Oct. 9, 2000 -- Faced with a public outcry over gun violence in schools, the National Rifle Association went on the attack in March 1999 against the Clinton administration, accusing it of deliberately not enforcing gun laws.
“I’ve come to believe [Bill Clinton] needs a certain level of violence in this country. He’s willing to accept a certain level of killing to further his political agenda,” NRA Executive Vice President Wayne LaPierre told ABCNEWS’ This Week earlier this year.
“This president has presided over a complete lack of enforcement,” he continued.
Those accusations rang true with the American public. A gallup poll taken this year found that more than 53 percent of Americans believe we need to enforce current gun laws more strictly and not pass new ones.
But an ABCNEWS investigation has found that many of the NRA’s claims are unfounded, and that in fact, numerous gun laws are being enforced.
LaPierre’s accusations became the centerpiece of the NRA campaign against President Clinton and Vice President Al Gore. LaPierre said the federal government should enforce existing gun laws before passing new ones. He used the argument in his efforts to oppose the Juvenile Justice Bill that was debated in Congress last summer, but ultimately failed. The most hotly contested piece of that legislation was an amendment requiring background checks on everyone buying a gun at a gun show.
A ‘Total Lack of Prosecution?’ In its effort to defeat the legislation, the NRA sent letters to its members in June of last year claiming that felons were being released back on the streets — without being prosecuted — after they failed to pass background checks.
An excerpt of that letter reads: “According to the Clinton/Gore Administration’s own numbers, the total lack of prosecution during the past five years of the Brady background checks has returned 250,000 predators to the streets, unscathed. Not one of them was federally prosecuted in three straight years. That’s both a disgrace and an outrage.”
On its Web site, the NRA asserts that “all violations under the Brady check, Instant Check Phase” were “0 in 1996, 0 in 1997, and 0 in 1998.”
But an ABCNEWS examination of that data found the claims either unsupported or misleading.
In the case of the Brady Law, there have been hundreds of federal prosecutions, according to statistics obtained by ABCNEWS.
The NRA based its claim of zero prosecutions on a Department of Justice letter sent to Sen. Jeff Sessions, R-Ala., it says proves its point.
However, the letter only cites statistics on the number of people federally prosecuted for firearm violations related to the Brady Law. The data represents prosecutions of people who illegally attempt to sell guns, not purchase them, and the statutes the NRA cites do not apply to gun buyers.
604 Prosecutions or Zero?
At the request of ABCNEWS, the United States Sentencing Commission, an independent government agency, compiled data for violations of law by people who tried to buy guns illegally. The commission found at least 604 people were federally prosecuted and convicted for illegally attempting to buy a firearm in the period the NRA points to. After being presented with the data during an interview with ABCNEWS’ Peter Jennings, LaPierre admitted there had been only one prosecution.

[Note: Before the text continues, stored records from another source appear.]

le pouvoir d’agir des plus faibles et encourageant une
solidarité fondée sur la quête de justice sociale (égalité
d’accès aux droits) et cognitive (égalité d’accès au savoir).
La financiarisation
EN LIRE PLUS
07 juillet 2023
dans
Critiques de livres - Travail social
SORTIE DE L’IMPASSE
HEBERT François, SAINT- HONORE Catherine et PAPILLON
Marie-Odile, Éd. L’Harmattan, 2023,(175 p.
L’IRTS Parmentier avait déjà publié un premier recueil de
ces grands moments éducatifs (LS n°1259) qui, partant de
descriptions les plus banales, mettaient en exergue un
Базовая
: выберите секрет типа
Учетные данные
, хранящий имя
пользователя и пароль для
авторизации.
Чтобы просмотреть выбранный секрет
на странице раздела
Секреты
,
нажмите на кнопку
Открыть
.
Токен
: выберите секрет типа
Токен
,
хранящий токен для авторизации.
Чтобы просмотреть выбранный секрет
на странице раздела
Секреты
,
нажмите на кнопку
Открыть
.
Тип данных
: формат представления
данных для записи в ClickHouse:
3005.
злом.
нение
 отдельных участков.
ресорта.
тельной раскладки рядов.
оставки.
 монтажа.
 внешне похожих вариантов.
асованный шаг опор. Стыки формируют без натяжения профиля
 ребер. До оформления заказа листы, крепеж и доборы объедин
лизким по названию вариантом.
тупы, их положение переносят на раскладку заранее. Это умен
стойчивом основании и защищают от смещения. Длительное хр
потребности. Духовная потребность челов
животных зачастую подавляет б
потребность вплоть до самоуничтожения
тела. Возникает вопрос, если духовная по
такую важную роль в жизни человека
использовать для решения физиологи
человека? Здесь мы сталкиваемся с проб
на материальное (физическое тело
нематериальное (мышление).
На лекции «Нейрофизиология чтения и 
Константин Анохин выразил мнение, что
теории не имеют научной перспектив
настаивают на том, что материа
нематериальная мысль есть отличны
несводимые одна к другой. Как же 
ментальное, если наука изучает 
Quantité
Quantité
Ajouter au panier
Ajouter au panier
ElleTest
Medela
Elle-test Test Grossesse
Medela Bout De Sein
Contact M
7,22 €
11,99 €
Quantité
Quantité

But LaPierre went a step further, saying there has been a “complete lack of enforcement.” The Brady Law data the NRA cites ignores other federal gun prosecutions, as well as untold state and local cases.
It is important to note that not everyone who fails a Brady background check has committed a crime, as in cases where the applicant is mentally ill, or makes an honest mistake in filling the Brady check form.
According to the commission, the number of people prosecuted federally for illegally attempting to buy a gun is far higher than 604. It was unable, however, to put a specific number on those cases because the federal statutes covering illegal attempts to buy guns cover other crimes as well. No complete record is available of federal prosecutions of people attempting to buy guns illegally.
Further, the federal government does not handle most gun prosecutions. Many states prosecute people attempting to buy firearms under their own gun laws.
In fact, the Bureau of Justice Statistics reports that 90 percent of all weapons convictions occur in state courts. Because of varying laws in each state, and the vast number of state and local jurisdictions in the United States, there is no breakdown of state weapons convictions according to specific crimes.
“Criticism of federal prosecution statistics ignores the basic fact that both federal and state authorities prosecute gun cases,” the Justice Department said in a statement. “State and local authorities make the vast majority of arrests and undertake the vast majority of prosecutions.”
By focusing only on the Brady Law, which was designed as a way to better implement this patchwork of existing gun laws, including the original law that made it a crime for convicted felons and others to buy firearms — the Federal Gun Control Act of 1968 — the NRA misses an awful lot of gun prosecutions.
More Firearms Convictions According to the Bureau of Justice Statistics, there has been a steady increase in total state and federal firearms convictions since 1992. In 1996 there were 22 percent more criminals sent to prison for state and federal weapons offenses than in 1992.
The NRA’s apparent narrow focus also seemingly ignores some of the reasons why there are relatively few Brady prosecutions. In order to convict someone under the law for attempting to buy a gun illegally, prosecutors must show the individual was a prohibited gun purchaser who knowingly gave false information on the federal purchase form. These are often difficult cases to prove in court.